Earthworms is an unusual title, but I’ll leave that to you to unveil the meaning should you play the game. It’s a classic point and click adventure game; therefore, my territory and I’m happy to enter this slightly noir world.
You play Daniel White – a detective investigating the disappearance of a young girl. He’s a bit of an oddball. Like most conventional private eyes, he has his fair share of baggage and some sort of vice. With Daniel, his ‘vice’ is yoga. He also has visions which make him stand out as a fairly competent investigator – giving him a little more than instincts to solve a case. The yoga also has its place as it helps him stay grounded and fit into tight spaces. Really.
Let’s cut to the chase: Earthworms isn’t so user-friendly. The point and click genre is quite possibly one of my favourites. I know my way around the screen and anticipate inventory combinations that make no sense at all. However, from the very first screen, I wasn’t sure what to do. Initially, there wasn’t a HUD and no matter what button I pressed, nothing happened (you can also use the touchscreen – which is a little faster). When I realised I needed to exit the room, I was presented with a to-do list of finding my keys. Then the cursor appeared, but with only one button to use. No verb wheels or drop-down selections.

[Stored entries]

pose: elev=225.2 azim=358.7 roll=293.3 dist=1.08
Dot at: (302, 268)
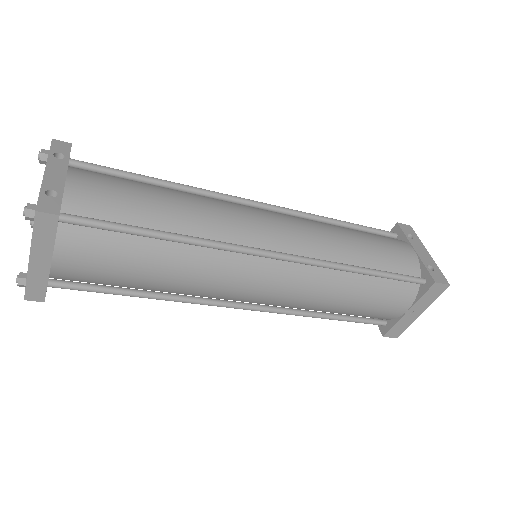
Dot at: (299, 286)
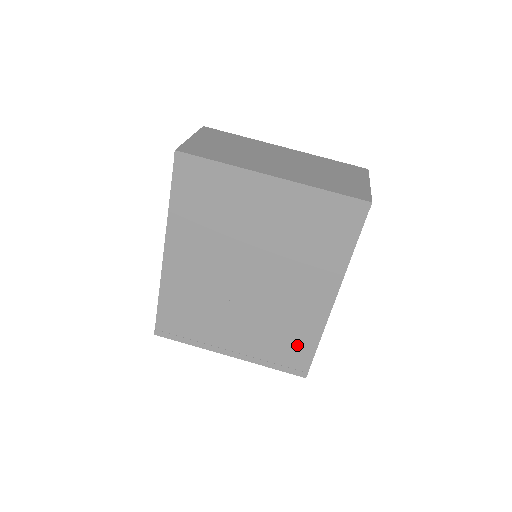
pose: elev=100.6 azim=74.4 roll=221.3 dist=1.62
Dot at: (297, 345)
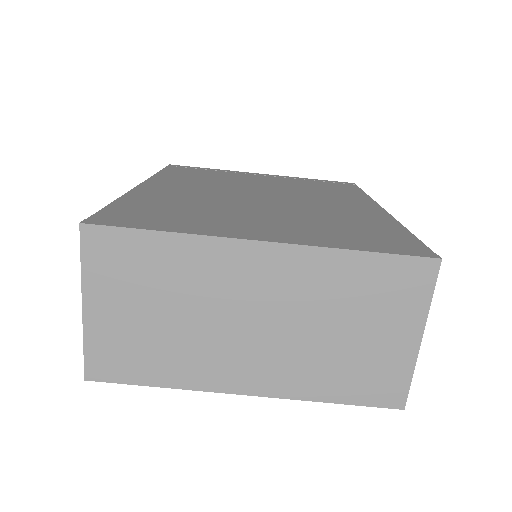
Dot at: occluded
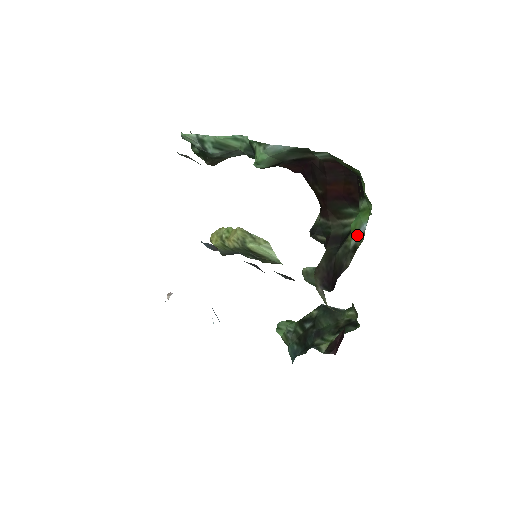
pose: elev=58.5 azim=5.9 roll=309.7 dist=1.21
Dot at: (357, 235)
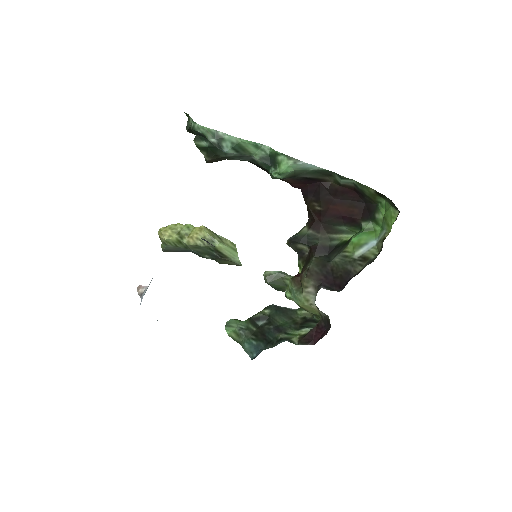
Dot at: (364, 248)
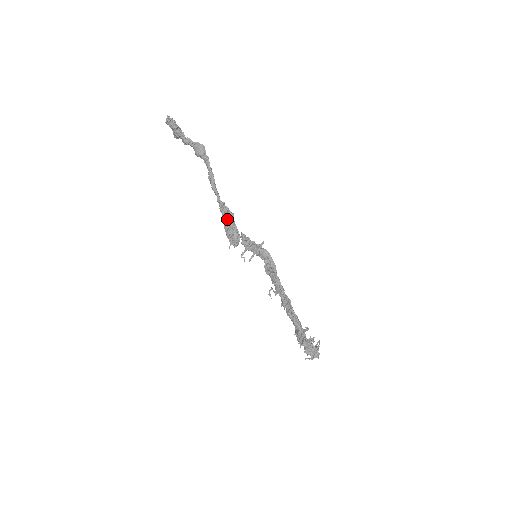
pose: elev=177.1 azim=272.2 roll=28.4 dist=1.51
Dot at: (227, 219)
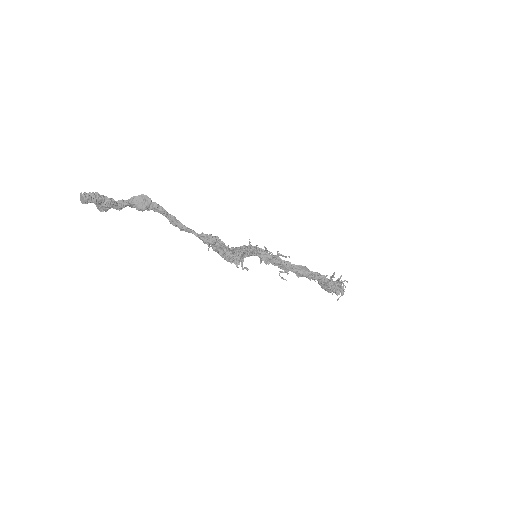
Dot at: (222, 244)
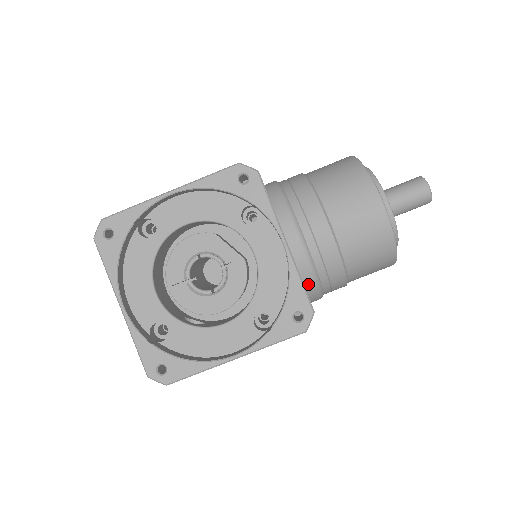
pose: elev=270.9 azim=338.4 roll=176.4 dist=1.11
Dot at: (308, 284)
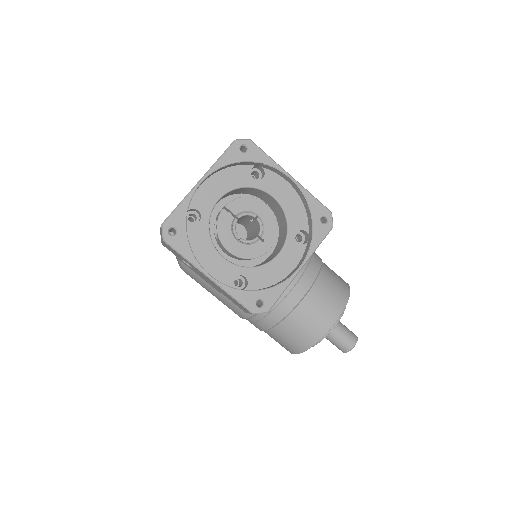
Dot at: occluded
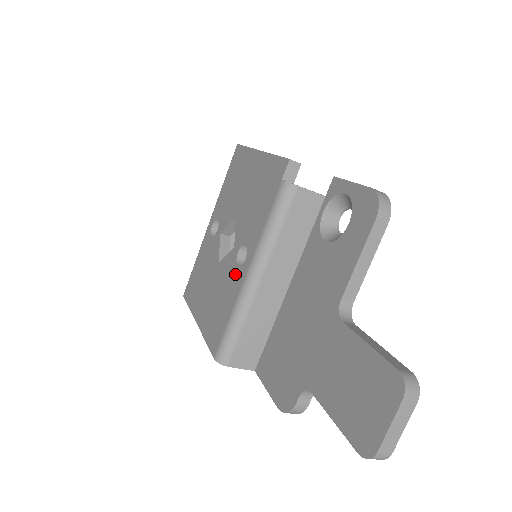
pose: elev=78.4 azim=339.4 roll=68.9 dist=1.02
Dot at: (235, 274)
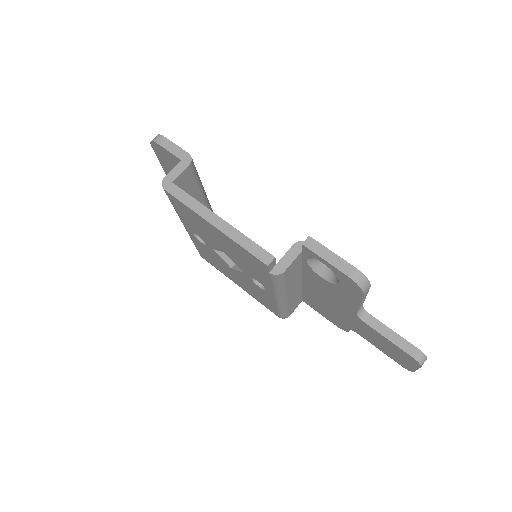
Dot at: (261, 291)
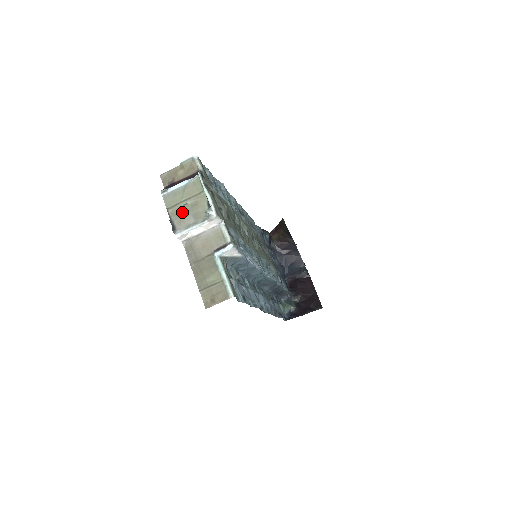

## Problems
- a) Could you lay out the records as a numbered list, covering the stretch from the line containing "pose: elev=100.6 azim=74.4" through the end of the records, with blank lines and the pictures left out?
- b) Can you proceed with the review of the Earthworms game, picking up right after its last sentence?

## Outputs in order
- a)
1. pose: elev=100.6 azim=74.4 roll=221.3 dist=1.62
2. Dot at: (297, 345)
3. Dot at: occluded
4. pose: elev=58.5 azim=5.9 roll=309.7 dist=1.21
5. Dot at: (357, 235)
6. Dot at: (364, 248)
7. pose: elev=177.1 azim=272.2 roll=28.4 dist=1.51
8. Dot at: (227, 219)
9. Dot at: (222, 244)
10. pose: elev=270.9 azim=338.4 roll=176.4 dist=1.11
11. Dot at: (308, 284)
12. Dot at: occluded
13. pose: elev=78.4 azim=339.4 roll=68.9 dist=1.02
14. Dot at: (235, 274)
15. Dot at: (261, 291)

- b)
As the game opens up, you then have hotkeys for your objective, inventory and hints you come across. Usually in the form of your psychic ability which you can edge into a conversation. Daniel enters a room, picks up a vibe which forms into a vision that you can use towards your investigation. The hotkey selections stay in the bottom right of the screen throughout so you don’t forget the simple commands. Still, it’s interacting that was the problem for me. I grew up with the original Final Fantasy VII and absolutely adored it at the time. When I got the re-release version on the Switch, I had those same fond memories, but with a lot of the backgrounds, I was unsure what I could interact with because the art blended with the character models. Earthworms is a little similar. The art style is really nice, but nothing is really prominent and the majority of the time I was moving the cursor around every section of the screen looking for some sort of clue or interaction. Points of interest are tiny and hard to find – you really do take on the role of a detective in this case.
It’s easy to make comparisons to other titles, but if you take The Wardrobe: Even Better Edition as an example, you press a button to highlight the interactive areas. Even without that feature, there’s a depth of field present so you have an idea what can be manipulated. The art style in Earthworms is like a watercolour painting. In many of the locations, they really are beautiful, but for a game, it felt a little like a board game; a flat play area with a 3D model as your playing piece. On that note, the animation when Daniel moves is a little swift. It doesn’t have to be anything special – some of the best adventure titles are hardly cutting edge. I personally found it a mild distraction from Daniel’s chilled yoga states to someone dashing around the screen like they’ve had too many skinny lattes.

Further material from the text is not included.